How Can a "Seasonal" Town Become More "Permanent"?

Karuizawa is best described a seasonal town.  The town, situated deep in the central mountain range spanning the length of Honshu, Japan's main island, is known primarily for its cool temperature and secluded nature.  In the winter, snow covers the mountains surrounding the town, making it a base for skiing among both the Japanese and foreigners.  Yet, given the frigid (at least by the standards of warmer Pacific coast of Honshu where Japan's main metropolitan areas are located) temperature, Karuizawa town itself seems half-deserted, with most of the shops closed until way past the new years, and few pedestrians walking about.

The scene could be quite different from summer days.  The mountain-top location making the place a popular spot for urbanites to get away from hot, humid weathers of the cities.  The closed shops lining the town's old streets must be crowded with out-of-towners, and summer villas of the well-to-do must all be filled with activities.  In those months, despite not having the skiing and snowboarding crowds, the town itself must enjoy a kind of commercial buzz that cannot be bigger in contrast with the deserted feel that makes the cold winter days all the more depressing.
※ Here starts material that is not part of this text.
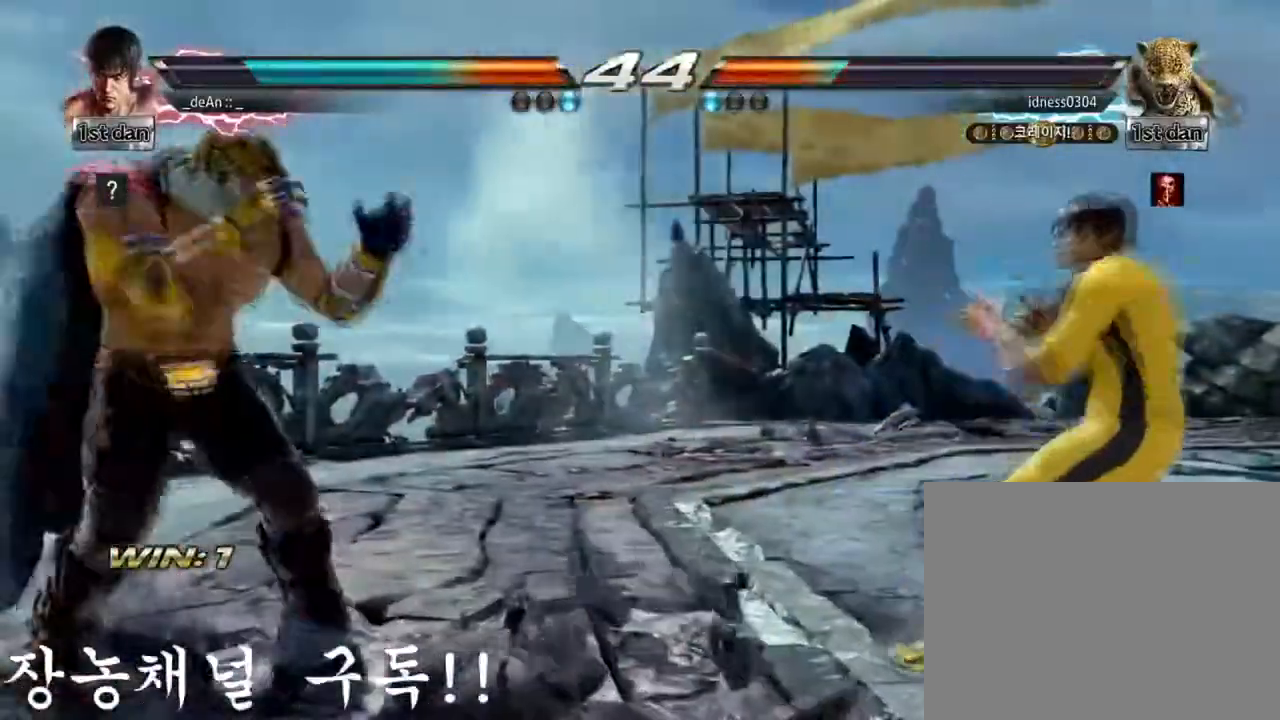
{"buttons": ["CROSS"], "left_stick": "center", "events": [[167, "left_stick", "left"], [250, "left_stick", "center"], [300, "left_stick", "left"], [367, "CROSS", "down"], [484, "left_stick", "center"]]}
The highly seasonal nature of the town's commercial potential, and indeed its very population, makes for interesting thoughts on how such an extremely seasonal economy works.  All tourist spots have high and low seasons, but most are either bigger cities with large permanent populations, or are remote tourist locales without much population to begin with.  For such places, seasonal influx of tourists are either an additional revenue boost that do not fundamentally alter the overall economy, or basically is the entire economy, outside which no one needs to be there.
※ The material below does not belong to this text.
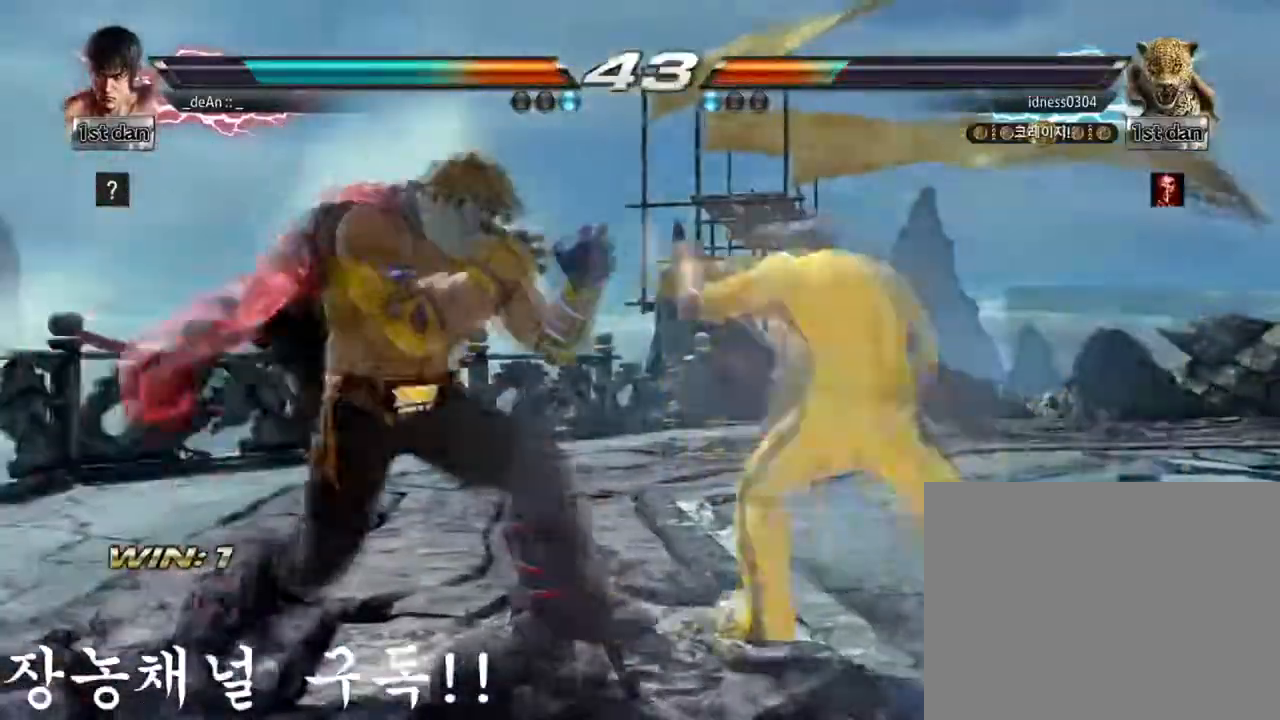
{"buttons": [], "left_stick": "center", "events": [[51, "CROSS", "up"]]}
Karuizawa is somewherein the middle of the two extremes.  The tourist crowd is everything to the local economy, whether it is the summer or the winter, but at the same time, the town does have a permanent population of sorts that makes the town a living one even in the lowest of low seasons.  Massive costs are needed to maintain public services for a few thousand in the long cold months, simply in preparations for millions that show up during a couple of busy months.  The town budget calculations simply makes no sense, especially considering many out-of-towners live outside the town in all-inclusive resorts.

One observable solution to the enormous public costs of maintaining the town during low seasons is the sale of villas to the well-to-do out-of-towners.  In front of Karuizawa's train station and down its main thoroughfares are several real estate agents.  Interestingly, all specialize in sales of "second homes" and go out of the way to call themselves "Second Homes Information Centers."  Perhaps sales of expansive (by urban Japan's standards),well-designed, and pricey (by rural Japan's standards) second homes and the property taxes gained from these sales would provide funds to maintain the town in cold months.

But one problem of selling villas is creation of an incredibly spread out town where extensive infrastructure is needed just to serve a few people.  Urban elites buy second homes in Karuizawa for their size and seclusion.  Along with big homes, they want big yards and gardens.  They want to enjoy the massive spaces and nature that they do not see in the cramped concrete jungles that are densely populated cities in Japan.  So ideally they do not want to even see their neighbors' houses.  The need to give every second home owner desired seclusion, the town becomes massive in size, with extensive roads for private cars.

It is a problem familiar to the US, with its long-standing car-dominant urban design.  Yet, there, many youths are no longer sharing the older generations' love of cars and suburban residences, instead preferring gentrified urban centers with high-rise apartment blocks and condominiums.  In response, there have been a building spree of streetcars and subways in car-centered cities like LA and Denver, further luring people to live in denser areas close to public transportation nodes and away from the secluded peace and expansive areas of single-house "villas."

It would be interesting to see if small Japanese towns like Karuizawa would follow suit.  Unlike Americans, Japanese are used to crowded cities and public transport, hence giving them all the reasons to romanticize the car and the big suburban house.  But demographics are working against Japan.  Karuizawa, even with revenues raked in from expensive second homes, cannot keep drawing new residents to pay taxes as the country's overall population shrinks.  At some point, the town will simply run out of money to continue expanding public services to second homes further and further away from the town center.

Perhaps that grim reality would be cure to the city's depressingly deserted feel in its winter days.  As public services are compelled to be more geographically concentrated, the population will follow suit, rejuvenating the town in a much geographically smaller sense around the main train station.  More shops will follow suit to take advantage of higher population density among more permanent residents.  With more permanent residents served by more permanent shops, the town's reputation as a purely seasonal town with seasonal business would be eradicated.